A year ago the Kremlin encouraged some of Russia's richest developers to commission landmark, some would say brash, buildings that would be a visible sign of the country's wealth and development.

But now with oil prices plunging and the cost of credit soaring many projects are being put on hold leaving silent building sites across the capital city.

Many oligarchs borrowed heavily against their paper wealth. But as share and asset values plunged, that paper wealth began to evaporate, prompting bankers to ask for their money back.

The oligarch behind many of these projects, Georgian-born Shalva Chigirinsky, has been buffeted by the financial crisis.
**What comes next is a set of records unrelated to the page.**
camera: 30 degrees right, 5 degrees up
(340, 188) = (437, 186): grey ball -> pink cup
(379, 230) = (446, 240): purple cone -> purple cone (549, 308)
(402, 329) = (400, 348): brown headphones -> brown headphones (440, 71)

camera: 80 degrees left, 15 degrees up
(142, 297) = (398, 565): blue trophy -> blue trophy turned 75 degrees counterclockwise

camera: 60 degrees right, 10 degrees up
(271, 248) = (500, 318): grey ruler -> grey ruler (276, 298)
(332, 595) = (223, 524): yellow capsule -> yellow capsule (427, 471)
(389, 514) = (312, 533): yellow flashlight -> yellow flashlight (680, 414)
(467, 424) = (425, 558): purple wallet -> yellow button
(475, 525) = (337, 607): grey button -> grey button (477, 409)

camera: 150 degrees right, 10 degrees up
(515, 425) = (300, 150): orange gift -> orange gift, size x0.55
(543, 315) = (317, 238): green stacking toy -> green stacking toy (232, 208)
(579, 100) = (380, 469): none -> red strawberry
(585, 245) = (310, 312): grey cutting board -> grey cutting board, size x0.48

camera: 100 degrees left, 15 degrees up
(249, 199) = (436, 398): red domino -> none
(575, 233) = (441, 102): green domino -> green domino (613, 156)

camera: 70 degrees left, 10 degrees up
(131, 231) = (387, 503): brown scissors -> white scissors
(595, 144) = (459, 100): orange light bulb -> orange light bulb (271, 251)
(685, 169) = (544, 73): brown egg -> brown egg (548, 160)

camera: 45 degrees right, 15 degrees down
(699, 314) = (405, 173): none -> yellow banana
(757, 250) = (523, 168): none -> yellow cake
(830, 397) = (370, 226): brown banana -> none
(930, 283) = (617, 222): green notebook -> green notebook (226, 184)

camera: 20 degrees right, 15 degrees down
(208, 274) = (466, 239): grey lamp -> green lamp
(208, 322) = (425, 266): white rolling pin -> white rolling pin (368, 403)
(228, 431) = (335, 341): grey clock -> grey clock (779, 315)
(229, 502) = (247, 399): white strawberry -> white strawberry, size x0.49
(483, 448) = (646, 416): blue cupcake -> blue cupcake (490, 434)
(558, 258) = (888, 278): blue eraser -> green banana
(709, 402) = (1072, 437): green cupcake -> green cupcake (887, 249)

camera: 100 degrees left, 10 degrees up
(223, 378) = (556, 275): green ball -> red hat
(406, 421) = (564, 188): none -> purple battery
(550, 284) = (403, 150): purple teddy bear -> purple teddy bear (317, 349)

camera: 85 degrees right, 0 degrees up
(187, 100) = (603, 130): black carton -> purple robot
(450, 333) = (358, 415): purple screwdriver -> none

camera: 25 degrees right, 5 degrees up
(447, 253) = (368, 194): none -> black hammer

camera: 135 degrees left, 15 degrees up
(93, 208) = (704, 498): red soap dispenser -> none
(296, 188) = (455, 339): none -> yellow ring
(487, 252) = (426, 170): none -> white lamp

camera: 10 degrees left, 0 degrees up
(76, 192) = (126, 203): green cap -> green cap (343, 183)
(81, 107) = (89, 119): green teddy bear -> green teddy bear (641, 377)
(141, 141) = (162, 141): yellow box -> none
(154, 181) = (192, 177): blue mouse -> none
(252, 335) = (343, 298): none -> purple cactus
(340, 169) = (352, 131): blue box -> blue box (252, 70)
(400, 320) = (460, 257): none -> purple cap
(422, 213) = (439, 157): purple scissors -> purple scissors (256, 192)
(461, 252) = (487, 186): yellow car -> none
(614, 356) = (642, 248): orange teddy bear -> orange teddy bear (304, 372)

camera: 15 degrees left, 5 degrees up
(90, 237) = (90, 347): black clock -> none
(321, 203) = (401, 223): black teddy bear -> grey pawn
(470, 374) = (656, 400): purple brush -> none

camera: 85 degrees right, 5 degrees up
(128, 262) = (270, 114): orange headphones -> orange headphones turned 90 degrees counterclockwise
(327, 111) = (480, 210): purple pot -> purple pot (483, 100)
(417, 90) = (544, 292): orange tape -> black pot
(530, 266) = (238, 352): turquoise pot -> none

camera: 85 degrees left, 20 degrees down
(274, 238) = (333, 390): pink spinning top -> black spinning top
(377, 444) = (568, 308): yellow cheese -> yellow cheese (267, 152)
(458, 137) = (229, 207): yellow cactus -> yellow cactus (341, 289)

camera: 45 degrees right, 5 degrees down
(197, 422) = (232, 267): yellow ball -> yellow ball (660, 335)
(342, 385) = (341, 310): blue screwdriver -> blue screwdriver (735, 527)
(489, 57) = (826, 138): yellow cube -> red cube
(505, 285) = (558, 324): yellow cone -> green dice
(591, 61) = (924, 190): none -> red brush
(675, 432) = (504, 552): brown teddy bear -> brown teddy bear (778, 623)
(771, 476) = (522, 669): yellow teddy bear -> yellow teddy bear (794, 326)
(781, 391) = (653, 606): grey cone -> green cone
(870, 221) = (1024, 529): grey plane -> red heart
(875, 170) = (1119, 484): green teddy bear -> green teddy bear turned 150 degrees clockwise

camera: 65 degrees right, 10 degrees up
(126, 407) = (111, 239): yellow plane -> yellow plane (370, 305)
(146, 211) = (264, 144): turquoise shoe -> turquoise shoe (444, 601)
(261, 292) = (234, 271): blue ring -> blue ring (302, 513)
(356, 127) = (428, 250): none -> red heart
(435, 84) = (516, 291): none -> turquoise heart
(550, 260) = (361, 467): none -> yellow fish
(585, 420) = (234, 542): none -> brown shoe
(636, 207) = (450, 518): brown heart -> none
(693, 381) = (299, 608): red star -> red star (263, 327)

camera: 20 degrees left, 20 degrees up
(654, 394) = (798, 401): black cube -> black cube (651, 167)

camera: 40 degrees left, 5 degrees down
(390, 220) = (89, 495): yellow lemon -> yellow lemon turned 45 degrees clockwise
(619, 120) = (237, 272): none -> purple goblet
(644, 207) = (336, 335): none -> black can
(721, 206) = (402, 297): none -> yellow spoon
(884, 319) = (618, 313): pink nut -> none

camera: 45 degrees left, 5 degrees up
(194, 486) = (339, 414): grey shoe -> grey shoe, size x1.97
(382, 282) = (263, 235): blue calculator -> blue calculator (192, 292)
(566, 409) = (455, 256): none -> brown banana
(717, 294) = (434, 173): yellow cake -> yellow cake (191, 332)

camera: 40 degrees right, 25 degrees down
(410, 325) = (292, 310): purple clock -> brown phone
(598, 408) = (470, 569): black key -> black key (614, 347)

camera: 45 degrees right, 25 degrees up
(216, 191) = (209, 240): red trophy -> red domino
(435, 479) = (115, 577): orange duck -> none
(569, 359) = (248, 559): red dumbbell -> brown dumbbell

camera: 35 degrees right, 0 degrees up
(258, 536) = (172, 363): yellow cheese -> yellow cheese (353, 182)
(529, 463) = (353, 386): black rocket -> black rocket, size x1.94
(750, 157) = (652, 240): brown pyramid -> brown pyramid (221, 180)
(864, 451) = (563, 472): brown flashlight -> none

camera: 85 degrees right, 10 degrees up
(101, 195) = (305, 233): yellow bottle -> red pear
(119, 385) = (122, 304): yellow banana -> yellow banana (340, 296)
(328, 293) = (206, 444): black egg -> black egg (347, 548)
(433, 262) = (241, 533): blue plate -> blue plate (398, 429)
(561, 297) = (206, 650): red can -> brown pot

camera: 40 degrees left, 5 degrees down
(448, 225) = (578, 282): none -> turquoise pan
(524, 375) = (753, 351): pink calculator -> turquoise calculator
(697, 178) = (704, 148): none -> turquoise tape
Desperate for cash he is currently negotiating with oil company Sibir Energy, of which he is a big share holder, for a £230 million bail out.

He is hoping the company will buy eight distressed real estate assets including the New Holland Island redevelopment in St Petersburg, the Irkutsk Tea Factory development in Siberia, and the Russia Tower, a Sir Norman Foster designed landmark destined to be Europe's tallest building when complete but which has been put on hold because of the financial crisis.

In fact Lord Foster's company does not fair well in the current economic climate in Russia. As well as the Russia Tower in Moscow work on the nearby Federation Complex, set to be Moscow's equivalent of London's Canary Wharf, has halted. The Rossiya Hotel site, once an eyesore yards from the Kremlin, set to become an upmarket new district with hotels, shops and apartments, has also been put on hold. As has a diamond shaped development in the heart of Siberia.

Another Foster project, a giant new art gallery shaped like a sliced orange on the banks of the Moskva River, is also in doubt and a gigantic tent-shaped crystal cone that would have housed an entire Moscow suburb also seems unlikely to come to fruition anytime soon. Called Crystal Island, the Foster designed project has been described as Moscow's equivalent of La Defense in Paris.

Edinburgh-based RMJM Ltd could also be hit by the downturn. It drew up plans for a futuristic new tower in St Petersburg for energy company Gazprom. But Gazprom is cutting back on its spending.